Government and industry leaders were quick to react to the Dodd-Frank Wall Street Reform and Consumer Protection Act, which passed yesterday afternoon in a Senate vote and which President Obama promised to sign into law right away.President Obama, as expected, touted the bill as a consumer-friendly solution to the credit crisis. "The United States Congress has now passed a Wall Street reform bill that will bring greater economic security to families and businesses across the country," he said. "Because of this reform, the American people will never again be asked to foot the bill for Wall Street's mistakes. There will be no more taxpayer-funded bailouts - period. If a large financial institution should ever fail, this reform gives us the ability to wind it down without endangering the broader economy." He promised that the bill will "crack down on abusive practices and unscrupulous mortgage lenders, reinforce the new credit card law we passed banning unfair rate hikes, and ensure that folks aren't unwittingly caught by overdraft fees when they sign up for a checking account."
FDIC Chairman Sheila C. Bair was also enthusiastic about the new law. "A meaningful framework is now in place that addresses many of the weaknesses in our financial system that led to the financial crisis," she said.
Bair vowed that the FDIC will move quickly to create the new rules required by the bill. She praised the law's giving the FDIC the power to shut large banks down, its creation of a Systemic Risk Council, the authority it gives regulators to oversee derivatives, and the creation of the Consumer Financial Protection Bureau, as well as the strengthening of capital requirements for bank holding companies as well as banks themselves.
The Independent Community Bankers of America released a statement saying that although it "vigorously disagrees with some sections of the final bill, the Dodd/Frank Act does create an important precedent that recognizes two distinct sectors within the financial services spectrum-Main Street community banks and Wall Street megabucks." The group likes the changes in FDIC assessments (large banks will be charged more than they have in the past), stricter oversight of too-big-to-fail institutions, and the inclusion of non-bank financial firms under consumer compliance regulations. The group vowed to "fix problem provisions in the legislation and minimize any additional burdens on community banks" after the bill becomes law. The American Bankers Association openly expressed disappointment with the bill. "While its core provisions provide needed reform, it is overloaded with new rules and restrictions on traditional banks that did not cause the financial crisis," president Ed Yingling said. "The result will be over 5,000 pages of new regulations on traditional banks and years of uncertainty as to what the massive new rules will mean."

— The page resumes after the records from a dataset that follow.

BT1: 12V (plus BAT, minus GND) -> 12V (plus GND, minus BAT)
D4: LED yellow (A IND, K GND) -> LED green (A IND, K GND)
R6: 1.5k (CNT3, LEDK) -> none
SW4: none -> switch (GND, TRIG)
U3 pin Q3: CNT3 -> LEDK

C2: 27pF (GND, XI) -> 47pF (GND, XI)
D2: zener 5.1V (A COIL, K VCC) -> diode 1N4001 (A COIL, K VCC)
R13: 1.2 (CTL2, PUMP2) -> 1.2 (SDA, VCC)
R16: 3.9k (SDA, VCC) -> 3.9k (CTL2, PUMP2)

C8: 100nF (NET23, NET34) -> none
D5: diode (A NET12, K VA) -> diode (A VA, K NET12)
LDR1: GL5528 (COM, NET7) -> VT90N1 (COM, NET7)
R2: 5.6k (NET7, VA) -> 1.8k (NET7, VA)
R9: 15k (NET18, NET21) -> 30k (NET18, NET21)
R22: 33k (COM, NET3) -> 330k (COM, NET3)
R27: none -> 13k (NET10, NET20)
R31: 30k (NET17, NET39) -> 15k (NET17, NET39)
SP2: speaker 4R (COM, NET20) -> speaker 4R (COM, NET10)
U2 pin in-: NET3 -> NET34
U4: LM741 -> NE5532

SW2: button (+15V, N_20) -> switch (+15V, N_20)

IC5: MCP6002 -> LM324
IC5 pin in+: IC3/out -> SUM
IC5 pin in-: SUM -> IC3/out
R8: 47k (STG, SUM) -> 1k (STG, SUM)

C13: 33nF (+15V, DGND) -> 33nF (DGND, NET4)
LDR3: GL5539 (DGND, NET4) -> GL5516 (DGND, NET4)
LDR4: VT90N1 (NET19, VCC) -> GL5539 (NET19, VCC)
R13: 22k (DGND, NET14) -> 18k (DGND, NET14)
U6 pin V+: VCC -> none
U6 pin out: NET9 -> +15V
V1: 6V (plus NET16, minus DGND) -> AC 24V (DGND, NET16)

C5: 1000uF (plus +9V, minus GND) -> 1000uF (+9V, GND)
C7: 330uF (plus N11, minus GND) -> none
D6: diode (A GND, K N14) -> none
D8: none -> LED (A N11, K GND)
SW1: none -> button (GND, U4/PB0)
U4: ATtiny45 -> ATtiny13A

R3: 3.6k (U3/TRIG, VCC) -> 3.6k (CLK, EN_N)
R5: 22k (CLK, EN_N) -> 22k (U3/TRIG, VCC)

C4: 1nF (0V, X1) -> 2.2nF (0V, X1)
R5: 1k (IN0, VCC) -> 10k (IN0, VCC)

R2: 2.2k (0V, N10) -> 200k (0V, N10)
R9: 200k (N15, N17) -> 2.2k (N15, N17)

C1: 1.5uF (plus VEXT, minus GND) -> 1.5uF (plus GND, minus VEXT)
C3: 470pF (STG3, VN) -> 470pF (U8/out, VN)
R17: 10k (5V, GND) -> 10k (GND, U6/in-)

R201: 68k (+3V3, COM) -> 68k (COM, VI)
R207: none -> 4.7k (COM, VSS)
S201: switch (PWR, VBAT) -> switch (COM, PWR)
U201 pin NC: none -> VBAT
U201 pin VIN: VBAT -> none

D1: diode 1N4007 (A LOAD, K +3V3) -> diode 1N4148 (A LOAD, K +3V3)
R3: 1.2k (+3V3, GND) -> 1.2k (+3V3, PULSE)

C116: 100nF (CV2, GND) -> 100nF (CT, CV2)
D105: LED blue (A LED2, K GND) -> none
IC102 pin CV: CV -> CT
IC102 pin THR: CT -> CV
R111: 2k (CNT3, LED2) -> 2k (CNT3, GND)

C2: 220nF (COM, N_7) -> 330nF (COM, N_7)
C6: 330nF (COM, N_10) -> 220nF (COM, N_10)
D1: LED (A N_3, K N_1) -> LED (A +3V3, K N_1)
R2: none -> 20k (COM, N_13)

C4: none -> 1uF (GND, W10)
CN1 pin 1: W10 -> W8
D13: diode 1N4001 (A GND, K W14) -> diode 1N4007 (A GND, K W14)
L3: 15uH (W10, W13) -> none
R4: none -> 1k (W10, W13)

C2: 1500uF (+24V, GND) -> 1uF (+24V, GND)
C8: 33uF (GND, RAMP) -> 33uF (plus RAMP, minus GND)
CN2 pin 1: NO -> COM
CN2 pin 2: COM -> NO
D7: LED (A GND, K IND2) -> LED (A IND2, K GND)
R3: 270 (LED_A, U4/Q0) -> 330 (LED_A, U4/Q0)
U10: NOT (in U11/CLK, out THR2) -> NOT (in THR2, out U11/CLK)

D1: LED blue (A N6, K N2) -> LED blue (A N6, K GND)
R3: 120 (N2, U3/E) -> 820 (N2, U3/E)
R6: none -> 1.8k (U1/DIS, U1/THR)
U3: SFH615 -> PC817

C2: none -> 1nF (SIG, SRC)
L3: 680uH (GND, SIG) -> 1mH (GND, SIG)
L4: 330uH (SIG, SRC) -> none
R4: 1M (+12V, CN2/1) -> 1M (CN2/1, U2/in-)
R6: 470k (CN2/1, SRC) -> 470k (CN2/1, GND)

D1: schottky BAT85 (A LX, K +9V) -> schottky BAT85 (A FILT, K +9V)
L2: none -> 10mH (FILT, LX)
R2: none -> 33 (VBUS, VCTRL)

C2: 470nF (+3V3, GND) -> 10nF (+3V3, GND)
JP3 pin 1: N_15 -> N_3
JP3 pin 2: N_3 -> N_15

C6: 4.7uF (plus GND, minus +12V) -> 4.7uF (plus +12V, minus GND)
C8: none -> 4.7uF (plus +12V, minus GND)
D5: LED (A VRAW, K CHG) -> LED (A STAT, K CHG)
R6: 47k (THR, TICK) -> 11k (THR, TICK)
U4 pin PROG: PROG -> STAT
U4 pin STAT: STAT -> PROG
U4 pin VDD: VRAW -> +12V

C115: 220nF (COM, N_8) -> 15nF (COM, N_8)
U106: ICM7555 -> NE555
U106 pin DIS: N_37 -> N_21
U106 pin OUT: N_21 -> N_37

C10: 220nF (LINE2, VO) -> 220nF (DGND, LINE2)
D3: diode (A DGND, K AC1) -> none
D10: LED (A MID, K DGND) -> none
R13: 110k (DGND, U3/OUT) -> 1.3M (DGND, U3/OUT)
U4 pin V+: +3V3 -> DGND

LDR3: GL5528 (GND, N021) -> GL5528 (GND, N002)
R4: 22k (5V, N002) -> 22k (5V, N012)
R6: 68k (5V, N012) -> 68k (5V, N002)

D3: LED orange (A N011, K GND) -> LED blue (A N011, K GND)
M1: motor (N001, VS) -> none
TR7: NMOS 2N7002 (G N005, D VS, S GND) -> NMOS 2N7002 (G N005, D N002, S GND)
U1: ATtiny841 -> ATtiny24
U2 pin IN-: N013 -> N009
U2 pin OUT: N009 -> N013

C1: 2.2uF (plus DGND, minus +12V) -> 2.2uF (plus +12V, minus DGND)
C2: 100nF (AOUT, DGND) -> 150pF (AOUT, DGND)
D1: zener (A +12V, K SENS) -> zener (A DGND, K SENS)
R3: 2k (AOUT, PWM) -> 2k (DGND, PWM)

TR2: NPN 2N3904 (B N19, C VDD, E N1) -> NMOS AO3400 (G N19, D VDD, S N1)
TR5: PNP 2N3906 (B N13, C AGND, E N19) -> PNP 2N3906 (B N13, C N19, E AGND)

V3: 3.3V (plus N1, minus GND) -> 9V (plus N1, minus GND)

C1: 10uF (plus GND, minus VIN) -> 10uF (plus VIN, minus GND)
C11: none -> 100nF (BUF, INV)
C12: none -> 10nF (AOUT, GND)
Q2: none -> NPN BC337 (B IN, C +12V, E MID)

My favorite response to the bill was reported in the Wall Street Journal in a quote from former SEC chief Harvey Pitt, who gave the new law an "F" for failure or, at best, "I" for incomplete. "This legislation fixes nothing, accomplishes nothing, yet promises everything. Legal and consulting fees will skyrocket. This bill is truly the 'Lawyers' and Consultants' Full Employment Act of 2010.' Most of the attempted reforms are poorly drafted, or contain loopholes so large that a fleet of trucks could get past the supposed barriers. Where the bill accomplishes something it is largely likely to harm competition, force a 'brain drain' of talent away from Wall Street, and boost the performance of commercial and investment banks located outside the U.S."